- Born: Lorna Jane Gibson
- Education: University of Toronto (BASc) University of Cambridge (PhD)
- Scientific career
- Fields: Materials science
- Workplaces: Massachusetts Institute of Technology University of British Columbia
- Thesis: The elastic and plastic behaviour of cellular materials (1981)
- Doctoral advisor: Michael F. Ashby
- Website: lornagibson.org

= Lorna Gibson =

American materials scientist and engineer

Lorna Jane Gibson is an American materials scientist and engineer currently the Matoula S. Salapatas Professor of Materials Science and Engineering at Massachusetts Institute of Technology.

== Education ==
Lorna Gibson received her Bachelor of Applied Science (BASc) in Civil Engineering from the University of Toronto in 1978. Gibson then attended the University of Cambridge, where she received her PhD in Materials Engineering in 1981 for research supervised by Michael F. Ashby, and focused on the elastic and plastic behavior of cellular materials.

== Career and research==
After receiving her PhD, Gibson worked as a Senior Engineer at Arctec Canada Ltd., which she left to work in academia.

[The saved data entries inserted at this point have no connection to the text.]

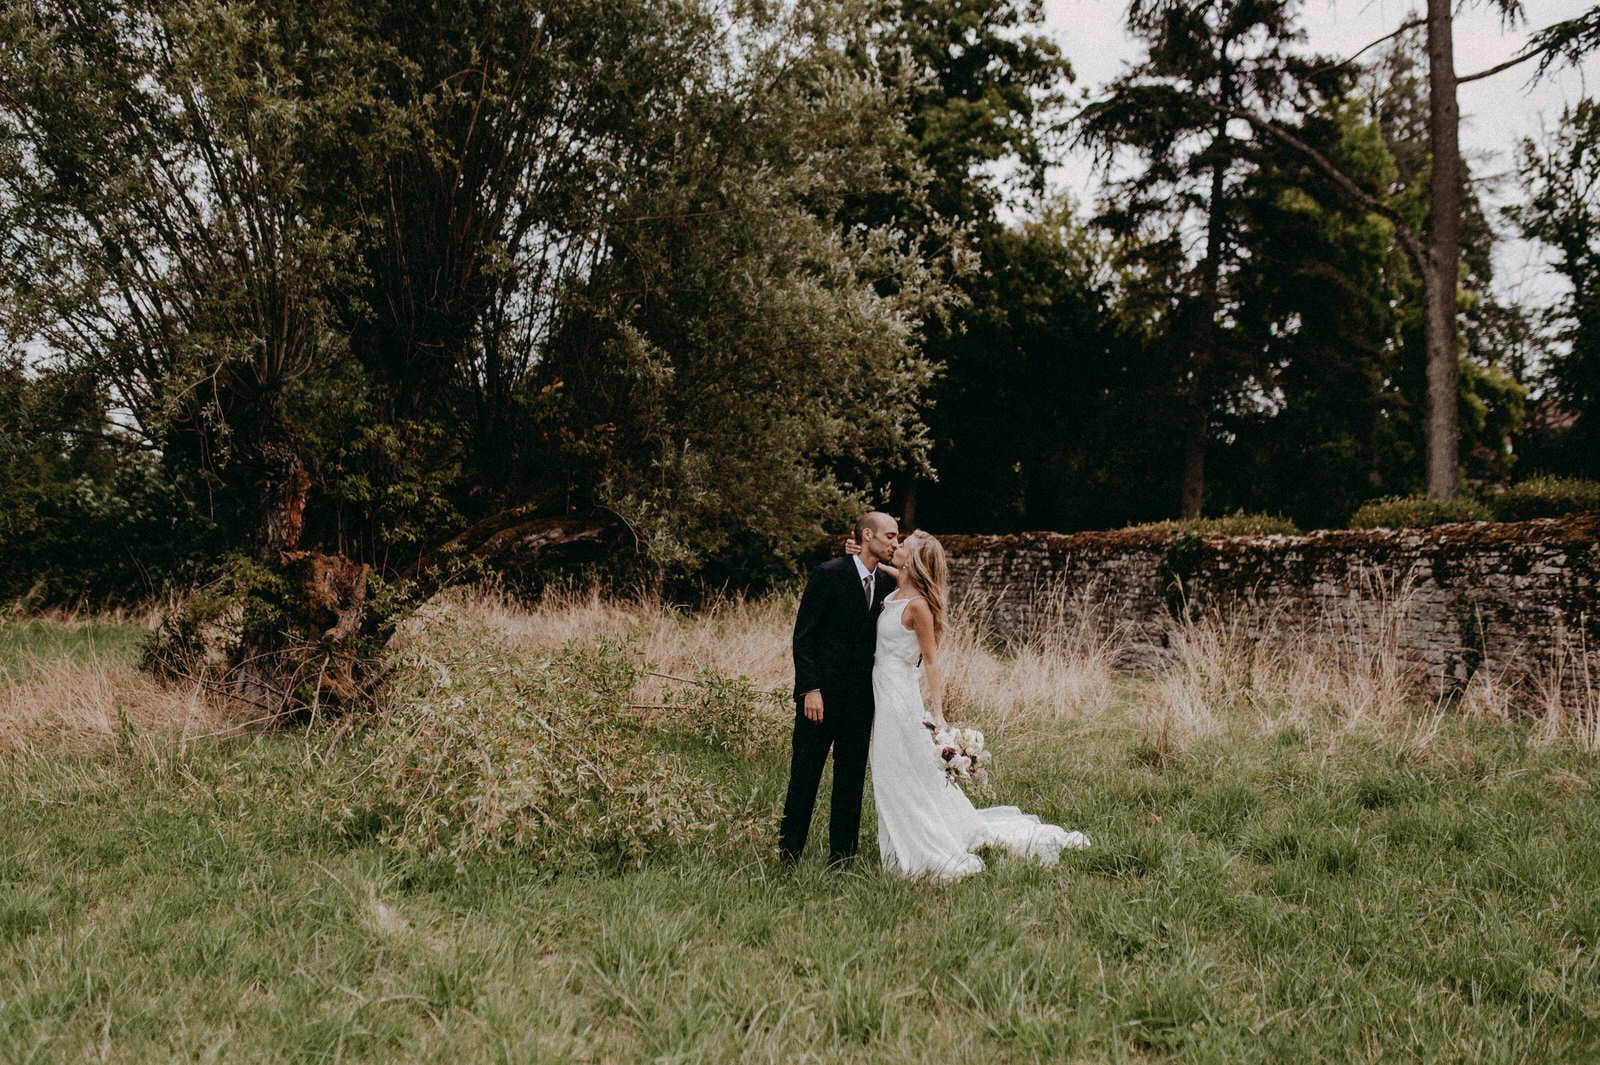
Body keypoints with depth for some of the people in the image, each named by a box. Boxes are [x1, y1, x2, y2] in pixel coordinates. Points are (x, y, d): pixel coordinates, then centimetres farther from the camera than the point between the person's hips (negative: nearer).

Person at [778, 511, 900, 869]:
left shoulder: (886, 583, 9)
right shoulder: (828, 574, -8)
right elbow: (803, 636, -9)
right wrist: (810, 689, -15)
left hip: (861, 696, 5)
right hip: (822, 693, -5)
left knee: (852, 779, 9)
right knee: (805, 776, 1)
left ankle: (842, 859, 17)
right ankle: (787, 856, 11)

Gibson worked as an Assistant Professor in Civil Engineering at the University of British Columbia from 1982 to 1984. Gibson then moved to MIT where she became an Associate Professor of Civil Engineering in 1984, and an Associate Professor of Mechanical Engineering in 1987. Gibson became a full professor in both departments in 1995, and a Professor of Materials Science and Engineering in 1996. Since 1997, she has been the Matoula S. Salapatas Professor of Materials Science and Engineering. Gibson also served as Chair of the Faculty from 2005 to 2006 and was Associate Provost from 2006 to 2008.

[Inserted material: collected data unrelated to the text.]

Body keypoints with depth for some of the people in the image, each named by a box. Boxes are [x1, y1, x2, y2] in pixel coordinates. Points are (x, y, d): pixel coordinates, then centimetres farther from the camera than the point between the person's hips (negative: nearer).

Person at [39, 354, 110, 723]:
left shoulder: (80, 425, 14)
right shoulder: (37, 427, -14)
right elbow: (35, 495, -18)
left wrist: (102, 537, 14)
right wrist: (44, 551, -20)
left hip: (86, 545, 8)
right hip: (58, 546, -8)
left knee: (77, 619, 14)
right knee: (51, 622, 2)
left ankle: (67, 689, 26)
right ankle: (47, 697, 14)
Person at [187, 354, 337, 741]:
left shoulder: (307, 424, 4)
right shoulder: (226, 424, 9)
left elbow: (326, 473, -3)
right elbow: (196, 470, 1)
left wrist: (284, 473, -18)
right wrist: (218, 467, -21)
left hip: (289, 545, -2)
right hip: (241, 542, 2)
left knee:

In 2005, Gibson founded OrthoMimetics Ltd. and served as its Mechanics of Materials Advisor. In 2009, OrthoMimetics was acquired by Belgian company TiGenix in a deal valued at £14.3 million.

== Awards and honors ==
In 2015, Gibson was named a MacVicar Faculty Fellow, MIT's top award for undergraduate teaching.

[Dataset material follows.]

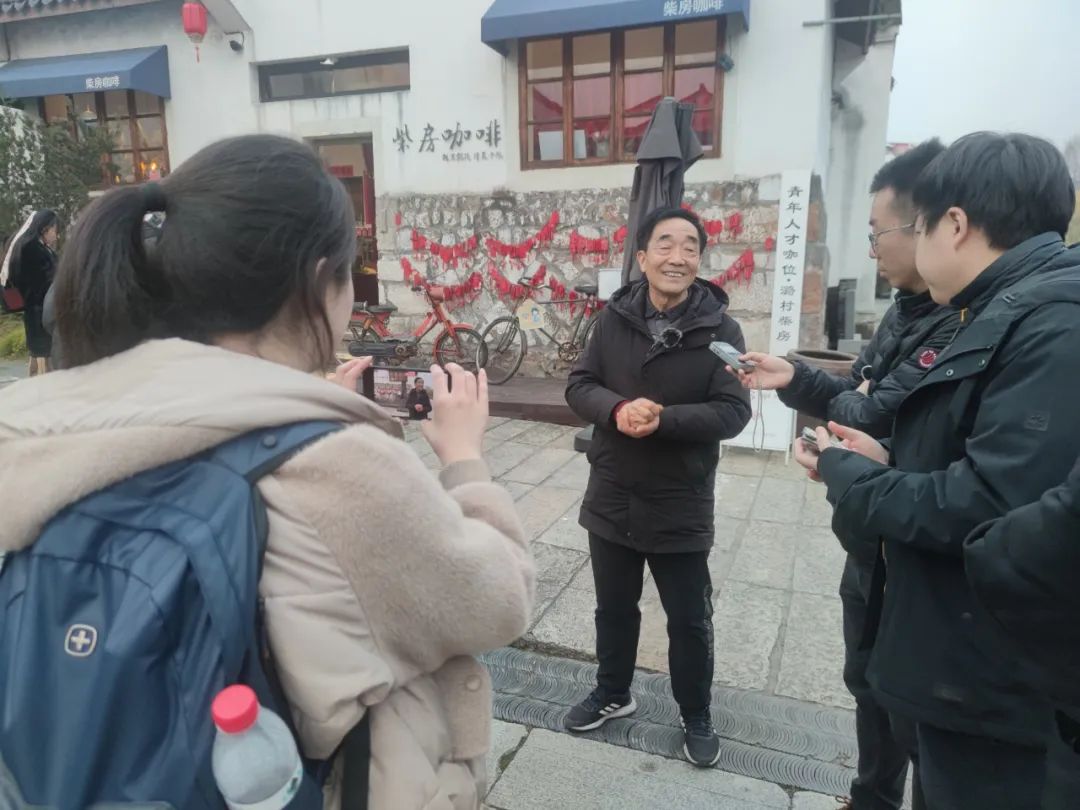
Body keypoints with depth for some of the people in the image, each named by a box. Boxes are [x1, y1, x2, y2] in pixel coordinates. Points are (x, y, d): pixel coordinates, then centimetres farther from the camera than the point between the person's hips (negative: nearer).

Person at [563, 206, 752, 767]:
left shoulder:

In April 2016, Gibson received MIT's Teaching with Digital Technology Award for innovative use of digital tools in education.

In March 2017, Gibson received the Ellen Swallow Richards Diversity Award for promoting equality and diversity.

In April 2017, she won the Bose Award for Excellence in Teaching for her outstanding contributions to undergraduate education.